“No human is illegal” … but some are more “legal” than others according to the Morning Star

In photos: Brixton workers stage Solidarity with Migrants Rally, Mon 4th July, 2016
Above: Lambeth Unison members in support of migrant workers and refugees

It is scarcely a secret that the biggest problem the Morning Star has with the Johnson government is that, on so many issues, they fundamentally agree.

On Brexit (preferably “no deal”), nationalism, hostility to “liberalism”, “human rights” legislation, the “metropolitan elite” and “finance capital”, the Star (and its ideological masters, the Communist Party of Britain) sing from much the same hymn-sheet as Johnson and Cummings.

Yes, of course, the Star ritualistically denounces Johnson’s cruder forays into outright racism and warns that the Tories can’t be trusted with workers’ rights; but that cannot hide the underlying political correlation – and, indeed thinly disguised admiration for his “boldness” and “unerring” political acumen.

Nowhere is this demonstrated more plainly than in the Star’s response to the ending of EU free movement and the introduction (from next January) of a points-based immigration policy that will (supposedly) end “unskilled” migration into Britain.

The Star has spent years claiming (on the basis of very little hard evidence) that free movement of labour drives down wages, so it was hardly surprising to read in an editorial (3 Feb) that it positively welcomes the ending of free movement: “Brexit means that our nation state is no longer bound by the free and often forced movement of labour that accompanies the EU’s free movement of capital.”

That phrase “often forced movement of labour” is worth interrogating: what exactly does the Star mean by it? The only possible understanding is that workers often feel “forced” to travel in order to find employment – something that applies to British workers relocating within the UK and to which (as far as I’m aware) the Star has no objection.

The same editorial proclaims “No human being is illegal” but then goes on to call for “a non-racist migration policy that both serves our economic needs and meets our humanitarian obligations, but does not denude poorer nations of their skilled personnel”: which is exactly what the Tories say they are introducing and which, would of course, make any human being who slipped in without sufficient points… illegal.

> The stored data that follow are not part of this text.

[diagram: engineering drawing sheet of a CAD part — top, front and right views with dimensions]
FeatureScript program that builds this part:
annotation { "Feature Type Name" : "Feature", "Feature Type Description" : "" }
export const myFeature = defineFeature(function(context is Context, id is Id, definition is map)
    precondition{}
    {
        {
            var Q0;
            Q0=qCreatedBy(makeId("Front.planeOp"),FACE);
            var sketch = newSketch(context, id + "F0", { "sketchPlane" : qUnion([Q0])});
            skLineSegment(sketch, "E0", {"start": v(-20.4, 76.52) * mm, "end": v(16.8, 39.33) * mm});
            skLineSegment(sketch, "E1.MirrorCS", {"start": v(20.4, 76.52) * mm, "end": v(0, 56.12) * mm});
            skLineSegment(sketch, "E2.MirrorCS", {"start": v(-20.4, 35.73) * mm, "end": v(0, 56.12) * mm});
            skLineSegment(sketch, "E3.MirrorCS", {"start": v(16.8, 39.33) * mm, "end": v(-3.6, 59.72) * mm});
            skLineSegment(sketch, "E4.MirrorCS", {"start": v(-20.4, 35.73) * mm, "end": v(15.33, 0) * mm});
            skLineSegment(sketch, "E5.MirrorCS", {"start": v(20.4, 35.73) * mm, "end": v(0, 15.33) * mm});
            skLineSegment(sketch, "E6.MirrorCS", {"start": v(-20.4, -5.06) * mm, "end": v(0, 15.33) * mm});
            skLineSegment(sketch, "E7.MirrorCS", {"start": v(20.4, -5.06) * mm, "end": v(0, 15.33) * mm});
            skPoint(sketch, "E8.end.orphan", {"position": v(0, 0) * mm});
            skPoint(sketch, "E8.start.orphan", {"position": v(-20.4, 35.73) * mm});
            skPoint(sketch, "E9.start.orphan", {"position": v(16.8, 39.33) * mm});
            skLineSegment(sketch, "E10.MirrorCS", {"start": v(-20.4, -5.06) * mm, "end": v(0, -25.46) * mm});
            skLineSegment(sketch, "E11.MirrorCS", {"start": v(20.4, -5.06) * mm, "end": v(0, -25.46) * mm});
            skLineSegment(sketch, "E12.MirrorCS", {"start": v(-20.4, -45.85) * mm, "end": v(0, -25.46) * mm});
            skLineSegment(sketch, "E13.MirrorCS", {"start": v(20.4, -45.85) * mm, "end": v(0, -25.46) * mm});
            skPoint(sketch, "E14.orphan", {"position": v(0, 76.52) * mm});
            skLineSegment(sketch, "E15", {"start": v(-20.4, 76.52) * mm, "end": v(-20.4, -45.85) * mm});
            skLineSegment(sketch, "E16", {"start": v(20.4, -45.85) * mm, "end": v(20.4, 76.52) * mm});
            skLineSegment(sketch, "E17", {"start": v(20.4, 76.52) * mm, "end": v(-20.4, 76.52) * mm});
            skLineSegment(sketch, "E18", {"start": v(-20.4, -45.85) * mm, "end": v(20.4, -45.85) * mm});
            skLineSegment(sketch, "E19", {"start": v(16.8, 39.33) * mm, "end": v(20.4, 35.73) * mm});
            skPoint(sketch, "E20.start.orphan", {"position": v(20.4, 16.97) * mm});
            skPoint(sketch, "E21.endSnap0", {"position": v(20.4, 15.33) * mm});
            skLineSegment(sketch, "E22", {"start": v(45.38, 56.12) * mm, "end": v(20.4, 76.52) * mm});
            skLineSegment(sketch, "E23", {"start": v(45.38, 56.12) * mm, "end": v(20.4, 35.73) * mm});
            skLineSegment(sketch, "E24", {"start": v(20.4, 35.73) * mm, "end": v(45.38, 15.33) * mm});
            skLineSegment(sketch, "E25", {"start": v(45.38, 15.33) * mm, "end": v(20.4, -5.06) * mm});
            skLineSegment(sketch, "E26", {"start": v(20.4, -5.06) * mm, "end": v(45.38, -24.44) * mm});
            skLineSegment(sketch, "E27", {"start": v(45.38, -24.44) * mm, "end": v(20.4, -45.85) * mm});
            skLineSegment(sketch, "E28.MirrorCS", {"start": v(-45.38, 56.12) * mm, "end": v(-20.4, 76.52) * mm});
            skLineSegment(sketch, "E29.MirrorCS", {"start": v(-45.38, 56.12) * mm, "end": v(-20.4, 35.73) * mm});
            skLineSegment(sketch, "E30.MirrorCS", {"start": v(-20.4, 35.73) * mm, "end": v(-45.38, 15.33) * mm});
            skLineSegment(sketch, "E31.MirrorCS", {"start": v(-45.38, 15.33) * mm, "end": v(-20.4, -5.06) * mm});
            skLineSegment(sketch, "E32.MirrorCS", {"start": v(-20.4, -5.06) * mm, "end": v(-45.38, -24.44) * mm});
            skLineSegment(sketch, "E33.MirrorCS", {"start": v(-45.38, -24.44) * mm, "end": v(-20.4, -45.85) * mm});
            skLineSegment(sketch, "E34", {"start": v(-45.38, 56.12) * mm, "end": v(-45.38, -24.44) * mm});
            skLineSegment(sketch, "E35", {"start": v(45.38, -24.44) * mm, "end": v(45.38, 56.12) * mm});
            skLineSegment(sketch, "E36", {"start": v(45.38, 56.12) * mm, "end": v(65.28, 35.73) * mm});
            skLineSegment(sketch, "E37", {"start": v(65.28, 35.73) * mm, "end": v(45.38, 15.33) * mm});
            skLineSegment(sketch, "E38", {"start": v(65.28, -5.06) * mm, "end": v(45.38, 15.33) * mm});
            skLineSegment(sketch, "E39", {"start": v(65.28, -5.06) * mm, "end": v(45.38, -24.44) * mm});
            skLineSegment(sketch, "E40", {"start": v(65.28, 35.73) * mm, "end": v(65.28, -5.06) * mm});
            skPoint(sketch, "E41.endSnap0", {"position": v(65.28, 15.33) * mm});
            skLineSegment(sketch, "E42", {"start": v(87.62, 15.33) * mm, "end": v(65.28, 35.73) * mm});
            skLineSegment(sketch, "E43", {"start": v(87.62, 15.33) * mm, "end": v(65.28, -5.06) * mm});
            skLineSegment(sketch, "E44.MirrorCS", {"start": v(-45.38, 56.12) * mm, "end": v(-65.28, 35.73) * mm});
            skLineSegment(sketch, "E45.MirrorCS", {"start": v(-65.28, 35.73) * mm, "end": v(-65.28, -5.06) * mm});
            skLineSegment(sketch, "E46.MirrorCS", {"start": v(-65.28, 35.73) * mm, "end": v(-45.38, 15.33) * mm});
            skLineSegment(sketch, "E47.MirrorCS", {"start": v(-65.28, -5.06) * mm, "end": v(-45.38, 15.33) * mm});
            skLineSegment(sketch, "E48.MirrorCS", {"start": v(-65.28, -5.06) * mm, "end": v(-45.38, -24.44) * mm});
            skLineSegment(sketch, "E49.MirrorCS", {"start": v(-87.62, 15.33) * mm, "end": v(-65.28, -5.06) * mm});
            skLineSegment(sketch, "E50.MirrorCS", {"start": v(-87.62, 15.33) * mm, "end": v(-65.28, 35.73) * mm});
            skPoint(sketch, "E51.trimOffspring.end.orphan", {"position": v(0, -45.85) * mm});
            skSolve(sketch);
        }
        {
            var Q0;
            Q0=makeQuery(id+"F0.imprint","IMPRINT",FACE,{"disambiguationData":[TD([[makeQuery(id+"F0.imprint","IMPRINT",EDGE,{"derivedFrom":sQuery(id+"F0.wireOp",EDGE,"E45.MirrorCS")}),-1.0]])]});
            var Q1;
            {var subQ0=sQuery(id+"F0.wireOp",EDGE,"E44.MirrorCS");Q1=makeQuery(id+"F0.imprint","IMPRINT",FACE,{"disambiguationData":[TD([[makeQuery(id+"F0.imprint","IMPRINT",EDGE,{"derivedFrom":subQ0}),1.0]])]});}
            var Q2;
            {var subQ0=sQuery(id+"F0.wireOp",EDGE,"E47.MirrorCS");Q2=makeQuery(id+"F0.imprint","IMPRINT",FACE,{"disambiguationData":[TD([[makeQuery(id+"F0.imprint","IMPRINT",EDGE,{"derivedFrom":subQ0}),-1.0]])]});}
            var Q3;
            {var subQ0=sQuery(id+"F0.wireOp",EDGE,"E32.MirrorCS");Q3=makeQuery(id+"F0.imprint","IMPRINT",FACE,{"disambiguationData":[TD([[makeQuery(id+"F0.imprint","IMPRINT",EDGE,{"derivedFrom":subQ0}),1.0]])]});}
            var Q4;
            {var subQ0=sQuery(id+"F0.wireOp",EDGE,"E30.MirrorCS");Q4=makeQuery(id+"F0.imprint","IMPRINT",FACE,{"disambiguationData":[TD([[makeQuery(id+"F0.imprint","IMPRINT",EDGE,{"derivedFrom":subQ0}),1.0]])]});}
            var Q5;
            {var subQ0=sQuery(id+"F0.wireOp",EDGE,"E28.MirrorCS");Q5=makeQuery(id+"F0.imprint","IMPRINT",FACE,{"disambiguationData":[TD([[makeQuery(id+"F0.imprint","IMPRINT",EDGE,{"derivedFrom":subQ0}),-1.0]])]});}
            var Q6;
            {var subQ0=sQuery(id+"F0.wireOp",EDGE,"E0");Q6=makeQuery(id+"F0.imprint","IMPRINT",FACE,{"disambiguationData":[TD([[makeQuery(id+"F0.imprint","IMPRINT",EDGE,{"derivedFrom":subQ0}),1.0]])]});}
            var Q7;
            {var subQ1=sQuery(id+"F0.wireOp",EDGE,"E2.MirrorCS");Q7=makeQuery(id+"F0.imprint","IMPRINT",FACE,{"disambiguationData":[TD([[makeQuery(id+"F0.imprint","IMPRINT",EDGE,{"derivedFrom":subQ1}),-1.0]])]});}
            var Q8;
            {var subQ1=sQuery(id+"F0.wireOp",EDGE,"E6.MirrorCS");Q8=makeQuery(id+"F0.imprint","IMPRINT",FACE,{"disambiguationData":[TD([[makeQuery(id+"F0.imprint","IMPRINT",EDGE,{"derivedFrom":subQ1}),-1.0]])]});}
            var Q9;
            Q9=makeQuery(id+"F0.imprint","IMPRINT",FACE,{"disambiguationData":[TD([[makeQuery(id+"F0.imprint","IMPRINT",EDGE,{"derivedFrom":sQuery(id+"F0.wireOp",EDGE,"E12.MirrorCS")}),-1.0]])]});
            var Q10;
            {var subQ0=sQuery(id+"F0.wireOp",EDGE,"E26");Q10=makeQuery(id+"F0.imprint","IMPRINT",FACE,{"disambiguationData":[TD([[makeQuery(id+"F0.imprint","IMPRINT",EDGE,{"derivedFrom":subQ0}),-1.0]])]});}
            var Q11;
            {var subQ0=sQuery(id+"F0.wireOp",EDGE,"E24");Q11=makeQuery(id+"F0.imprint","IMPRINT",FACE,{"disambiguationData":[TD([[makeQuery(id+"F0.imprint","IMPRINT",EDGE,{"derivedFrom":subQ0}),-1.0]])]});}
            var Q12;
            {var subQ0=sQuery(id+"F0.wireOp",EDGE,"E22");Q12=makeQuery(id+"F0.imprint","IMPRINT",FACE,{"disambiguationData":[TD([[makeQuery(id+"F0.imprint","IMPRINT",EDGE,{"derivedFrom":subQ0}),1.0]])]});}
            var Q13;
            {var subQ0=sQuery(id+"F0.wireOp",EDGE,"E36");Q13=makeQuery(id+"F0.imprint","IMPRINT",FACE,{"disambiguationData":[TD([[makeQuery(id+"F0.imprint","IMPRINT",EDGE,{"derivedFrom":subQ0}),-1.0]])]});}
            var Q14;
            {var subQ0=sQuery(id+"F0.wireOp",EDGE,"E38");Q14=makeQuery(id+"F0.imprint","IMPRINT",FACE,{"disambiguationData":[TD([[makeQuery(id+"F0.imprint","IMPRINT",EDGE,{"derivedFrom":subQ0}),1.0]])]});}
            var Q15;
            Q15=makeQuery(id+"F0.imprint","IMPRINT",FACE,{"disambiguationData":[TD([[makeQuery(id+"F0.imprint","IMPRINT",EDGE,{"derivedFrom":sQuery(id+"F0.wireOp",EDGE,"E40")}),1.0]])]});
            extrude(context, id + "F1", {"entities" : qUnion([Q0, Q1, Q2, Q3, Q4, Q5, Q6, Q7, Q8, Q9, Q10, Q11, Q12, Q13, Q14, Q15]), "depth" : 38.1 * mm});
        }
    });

The Star’s real dilemma over all this was at least partially revealed in a further editorial (20 February):

“It [the points-based system] is presented as a bid to help British workers, and bosses’ ability to undercut pay and conditions by bringing in cheap labour has been a key factor in creating the ‘bargain-basement’ economy, dominated by insecure work and poverty pay, that we see around us.”

Now, just read that paragraph again, and try to work out what it’s really saying: is the Star in agreement with the Tories’ proposition that their new immigration policy will “help British workers” and stop bosses “bringing in cheap labour”? Given the confused wording, it’s impossible to say, for sure: but what we do know is that the Star believes immigration is a major factor in driving down wages, and has published articles (by no less an authority than Len McCluskey, complete with an attenuated and out-of-context quote that may or may not have come from Marx*), arguing just that.

The 20 February editorial warns us that: “Posing as champions of the EU’s free movement model is likely to alienate as many people as it appeals to, since the government has shrewdly pointed out that when the new system kicks in non-EU immigrants will no longer be at a disadvantage …”

I think we can read that word “shrewdly” as meaning “quite rightly”.

What the Tories are doing, of course, is extending to EU citizens the racist and oppressive policies they’ve long operated towards non-EU migrants – and (as far as can be judged) the Star thinks that’s only fair.

The one unquestionably internationalist slogan the Morning Star has come out with, in the course of their recent coverage of immigration, has been “No human being is illegal” – however, to be consistent they should have added “ … but some are more legal than others.”


* “Let’s have no doubt—the free movement of labour is a class question,” says McCluskey, quoted approvingly in the Morning Star:

“Karl Marx identified that fact a long time ago.

“‘A study of the struggle waged by the British working class,’ he wrote in 1867, ‘reveals that in order to oppose their workers, the employers either bring in workers from abroad or else transfer manufacture to countries where there is a cheap labour force’.”

McCluskey seems to like this particular article, sometimes attributed to Marx, and has often referred to it.

His chosen quote from “Marx” is taken from an 1867 statement of the International Workingman’s Association, under the heading “On the Lausanne Congress.”

McCluskey omits what comes immediately after his quote, where the statement continues: “Given this state of affairs, if the working class wishes to continue its struggle with some chance of success, the national organisations must become international.”